> YOUR TASK
Only a number is wanted here. Tally the lines of the data that contain "ross".

> SOURCE RECORDS
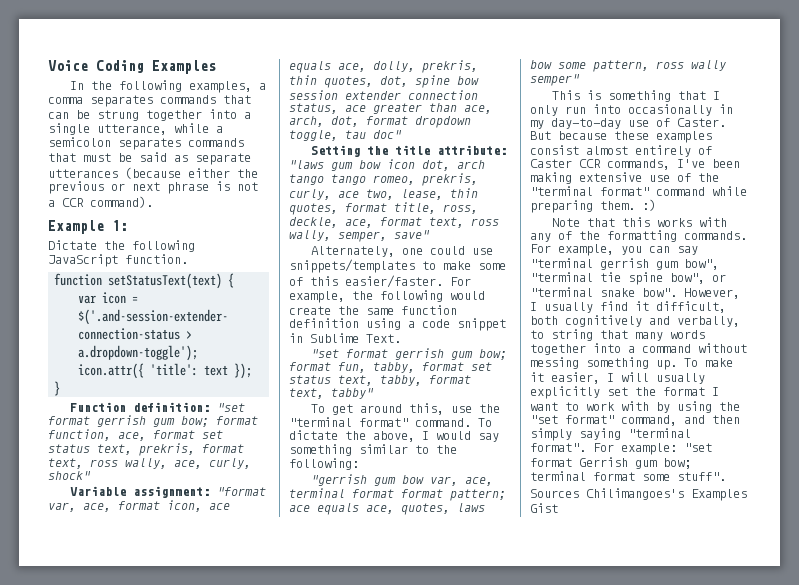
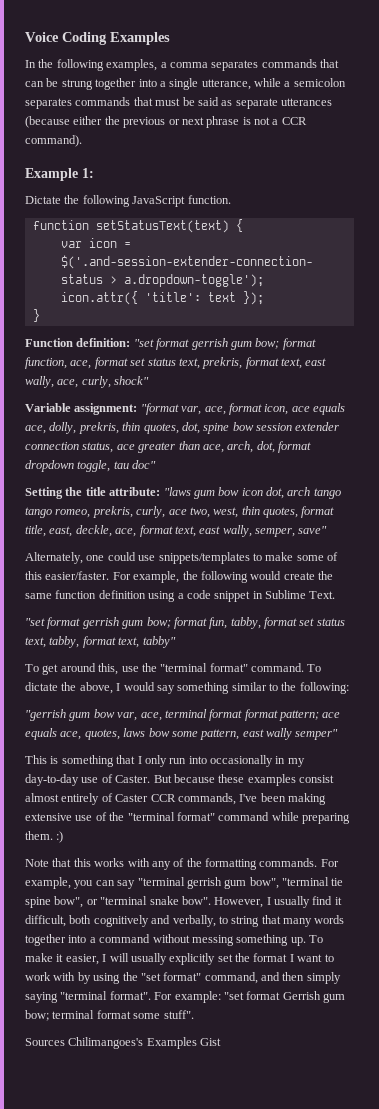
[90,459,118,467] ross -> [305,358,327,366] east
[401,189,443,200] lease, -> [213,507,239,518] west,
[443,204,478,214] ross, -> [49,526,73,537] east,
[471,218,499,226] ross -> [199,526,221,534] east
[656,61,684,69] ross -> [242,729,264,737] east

> ANSWER TO THIS EXERCISE
4